I haven’t seen any bare ground for weeks now, and wryly wonder if we ever will. But out there below the frost line, even now in mid-February, surprising things are going on as Earth starts getting ready for spring. I know, because I read about it in one of our mushroom books. Then I looked it up online, where AI told me all I wanted to know.
I was worried about the mycorrhizal network out there, in fact, the precious web of fungi strands laced throughout our soils, allowing trees in a forest to communicate with one another. Wondering what happens to it in the frigid, ground-freezing temperatures we’d been having. Earthworms can wriggle their way down deep and carry on eating, oozing and aerating, albeit more slowly than in spring and summer. But those ubiquitous mushroom makers can’t run away, right? So do their many filaments freeze solid or what? You don’t hear microbiologists sounding any “save the recyclers” alarm.
It turns out there’s a host of tiny subterranean creatures, including fungi, on the job all year round, decomposing dead plants and readying nutrients for use in the growing season to come. A recycling squad we couldn’t live without, or we’d be buried in dead plant material a kilometer deep. Healthy soils are rich, vibrant habitats made up of organic bits and pieces, sands and minerals, water and air, where an army of miniscule organisms are busily breaking things down and stirring them up, then feeding them to roots of trees, shrubs, grasses and crops, in exchange for life-giving sugars and fats they can’t make themselves.
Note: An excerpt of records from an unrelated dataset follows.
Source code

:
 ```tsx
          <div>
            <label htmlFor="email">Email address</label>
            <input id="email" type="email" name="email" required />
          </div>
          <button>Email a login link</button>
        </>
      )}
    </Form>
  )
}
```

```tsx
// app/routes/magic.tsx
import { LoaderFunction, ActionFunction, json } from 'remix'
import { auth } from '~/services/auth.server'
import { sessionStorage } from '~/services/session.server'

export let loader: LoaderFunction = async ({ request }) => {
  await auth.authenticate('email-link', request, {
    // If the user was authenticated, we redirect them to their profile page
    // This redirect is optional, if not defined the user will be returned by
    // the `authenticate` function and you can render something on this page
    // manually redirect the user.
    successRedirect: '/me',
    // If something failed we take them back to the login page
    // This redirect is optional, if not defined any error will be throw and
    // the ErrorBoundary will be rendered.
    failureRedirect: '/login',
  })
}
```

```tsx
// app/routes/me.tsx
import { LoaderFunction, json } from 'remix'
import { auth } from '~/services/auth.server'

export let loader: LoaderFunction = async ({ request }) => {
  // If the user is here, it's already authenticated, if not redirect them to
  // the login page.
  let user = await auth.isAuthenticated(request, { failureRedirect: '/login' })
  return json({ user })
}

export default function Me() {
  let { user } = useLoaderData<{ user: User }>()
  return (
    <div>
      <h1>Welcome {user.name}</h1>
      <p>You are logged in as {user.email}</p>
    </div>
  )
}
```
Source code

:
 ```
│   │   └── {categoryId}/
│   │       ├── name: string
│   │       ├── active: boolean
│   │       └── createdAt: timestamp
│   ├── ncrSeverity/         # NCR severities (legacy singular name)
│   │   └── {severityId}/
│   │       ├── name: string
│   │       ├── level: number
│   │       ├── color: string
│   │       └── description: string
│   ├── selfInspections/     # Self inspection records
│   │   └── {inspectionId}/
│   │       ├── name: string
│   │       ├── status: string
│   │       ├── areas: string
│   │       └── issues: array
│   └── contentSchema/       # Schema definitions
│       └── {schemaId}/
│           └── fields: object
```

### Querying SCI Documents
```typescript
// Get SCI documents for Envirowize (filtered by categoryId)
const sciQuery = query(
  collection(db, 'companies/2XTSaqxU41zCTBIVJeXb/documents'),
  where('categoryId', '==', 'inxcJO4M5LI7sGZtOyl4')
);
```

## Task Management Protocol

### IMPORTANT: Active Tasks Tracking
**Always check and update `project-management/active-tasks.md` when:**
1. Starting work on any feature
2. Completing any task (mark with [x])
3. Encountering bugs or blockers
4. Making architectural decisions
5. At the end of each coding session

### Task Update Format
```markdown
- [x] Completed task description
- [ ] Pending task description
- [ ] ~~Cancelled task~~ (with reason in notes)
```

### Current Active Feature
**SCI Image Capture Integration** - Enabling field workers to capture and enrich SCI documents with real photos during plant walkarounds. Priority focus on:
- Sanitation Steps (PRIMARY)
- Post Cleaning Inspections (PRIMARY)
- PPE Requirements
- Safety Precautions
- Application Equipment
Bacteria, fungi, amoebas, nematodes, viruses—these are team players I can more or less picture, or at least imagine. But archaea? Protista? I confess I’ve never heard of them, and realize I’d better get to work overcoming my ignorance. Nearly 4 percent of the biomass on Earth is made up of these little underground workers, apparently. Since they help sequester a lot of carbon, and after oceans, soils are the second largest carbon sink we have, they’re clearly important.
Springtails are one recycler of leaf litter we can actually see, like flakes of pepper sprinkled on the snow the first warm day in a sugar bush. Though the rest are so tiny they’re invisible to our huge human eyes, we shouldn’t just ignore them. Remember dust mites, the creepy miniscule creatures that feast on dead human skin cells and produce all the dust on my knickknacks and rock collection? They’re like them, only underground.
So back to the blanket of snow covering half the North American continent this winter… It’s probably a good thing, as snow acts as an insulator, keeping soils from freezing, compacting, drying out. Without it, the frost line can run anywhere from four inches to four feet deep. Tree roots reach lower, a winter survival strategy I bet our prized butterfly bushes don’t have.
If you want to discover more surprising stuff that’s going on down under, Finding the Mother Tree by Suzanne Simard is a good place to start, and anyone who hasn’t read it yet definitely should. My good friend Vicki Thompson just recommended Entangled Life, by Merlin Sheldrake. “About mushrooms and tangentially mycelium,” she told me. “They’re so other. Not quite a plant and not quite an animal.” So I’m off to the library this week, checking out a good read while I wait for all that snow to melt.